* [Yang Dikerjakan]:
Ubah semua baris dari awal entri sampai baris yang memuat "genus: Ardea", termasuk baris itu sendiri, menjadi daftar bernomor tanpa baris kosong. Jangan sertakan baris lain.

* [Daftar]:
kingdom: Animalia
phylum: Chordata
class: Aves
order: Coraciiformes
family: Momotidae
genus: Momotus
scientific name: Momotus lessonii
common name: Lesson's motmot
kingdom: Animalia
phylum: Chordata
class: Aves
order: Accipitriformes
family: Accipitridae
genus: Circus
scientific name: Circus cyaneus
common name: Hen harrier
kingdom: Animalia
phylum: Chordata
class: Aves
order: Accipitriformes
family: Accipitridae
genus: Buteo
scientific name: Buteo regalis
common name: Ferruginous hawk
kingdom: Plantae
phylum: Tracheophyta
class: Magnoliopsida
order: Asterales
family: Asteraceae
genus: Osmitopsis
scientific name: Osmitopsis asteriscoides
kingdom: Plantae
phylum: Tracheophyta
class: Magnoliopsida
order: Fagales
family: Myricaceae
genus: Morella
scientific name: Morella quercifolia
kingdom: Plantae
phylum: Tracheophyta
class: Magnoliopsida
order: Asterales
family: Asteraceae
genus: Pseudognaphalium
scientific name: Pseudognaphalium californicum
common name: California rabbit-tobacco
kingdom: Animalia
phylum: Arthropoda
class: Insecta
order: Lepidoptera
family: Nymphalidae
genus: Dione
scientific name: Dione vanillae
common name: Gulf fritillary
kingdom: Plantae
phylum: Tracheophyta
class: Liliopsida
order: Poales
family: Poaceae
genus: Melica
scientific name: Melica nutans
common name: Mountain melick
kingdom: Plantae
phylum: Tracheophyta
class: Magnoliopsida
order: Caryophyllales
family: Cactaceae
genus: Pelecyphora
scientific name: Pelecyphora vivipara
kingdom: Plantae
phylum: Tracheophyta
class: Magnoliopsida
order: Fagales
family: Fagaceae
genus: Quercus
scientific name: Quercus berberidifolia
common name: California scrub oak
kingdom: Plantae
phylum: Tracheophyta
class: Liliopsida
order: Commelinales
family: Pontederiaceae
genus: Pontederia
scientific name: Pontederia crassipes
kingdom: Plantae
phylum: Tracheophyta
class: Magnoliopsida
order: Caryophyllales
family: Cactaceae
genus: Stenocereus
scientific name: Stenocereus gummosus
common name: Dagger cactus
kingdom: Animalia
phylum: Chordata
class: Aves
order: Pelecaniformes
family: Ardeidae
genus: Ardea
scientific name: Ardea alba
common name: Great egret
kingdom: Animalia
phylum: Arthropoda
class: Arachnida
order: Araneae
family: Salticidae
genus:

* [Jawaban]:
1. kingdom: Animalia
2. phylum: Chordata
3. class: Aves
4. order: Coraciiformes
5. family: Momotidae
6. genus: Momotus
7. scientific name: Momotus lessonii
8. common name: Lesson's motmot
9. kingdom: Animalia
10. phylum: Chordata
11. class: Aves
12. order: Accipitriformes
13. family: Accipitridae
14. genus: Circus
15. scientific name: Circus cyaneus
16. common name: Hen harrier
17. kingdom: Animalia
18. phylum: Chordata
19. class: Aves
20. order: Accipitriformes
21. family: Accipitridae
22. genus: Buteo
23. scientific name: Buteo regalis
24. common name: Ferruginous hawk
25. kingdom: Plantae
26. phylum: Tracheophyta
27. class: Magnoliopsida
28. order: Asterales
29. family: Asteraceae
30. genus: Osmitopsis
31. scientific name: Osmitopsis asteriscoides
32. kingdom: Plantae
33. phylum: Tracheophyta
34. class: Magnoliopsida
35. order: Fagales
36. family: Myricaceae
37. genus: Morella
38. scientific name: Morella quercifolia
39. kingdom: Plantae
40. phylum: Tracheophyta
41. class: Magnoliopsida
42. order: Asterales
43. family: Asteraceae
44. genus: Pseudognaphalium
45. scientific name: Pseudognaphalium californicum
46. common name: California rabbit-tobacco
47. kingdom: Animalia
48. phylum: Arthropoda
49. class: Insecta
50. order: Lepidoptera
51. family: Nymphalidae
52. genus: Dione
53. scientific name: Dione vanillae
54. common name: Gulf fritillary
55. kingdom: Plantae
56. phylum: Tracheophyta
57. class: Liliopsida
58. order: Poales
59. family: Poaceae
60. genus: Melica
61. scientific name: Melica nutans
62. common name: Mountain melick
63. kingdom: Plantae
64. phylum: Tracheophyta
65. class: Magnoliopsida
66. order: Caryophyllales
67. family: Cactaceae
68. genus: Pelecyphora
69. scientific name: Pelecyphora vivipara
70. kingdom: Plantae
71. phylum: Tracheophyta
72. class: Magnoliopsida
73. order: Fagales
74. family: Fagaceae
75. genus: Quercus
76. scientific name: Quercus berberidifolia
77. common name: California scrub oak
78. kingdom: Plantae
79. phylum: Tracheophyta
80. class: Liliopsida
81. order: Commelinales
82. family: Pontederiaceae
83. genus: Pontederia
84. scientific name: Pontederia crassipes
85. kingdom: Plantae
86. phylum: Tracheophyta
87. class: Magnoliopsida
88. order: Caryophyllales
89. family: Cactaceae
90. genus: Stenocereus
91. scientific name: Stenocereus gummosus
92. common name: Dagger cactus
93. kingdom: Animalia
94. phylum: Chordata
95. class: Aves
96. order: Pelecaniformes
97. family: Ardeidae
98. genus: Ardea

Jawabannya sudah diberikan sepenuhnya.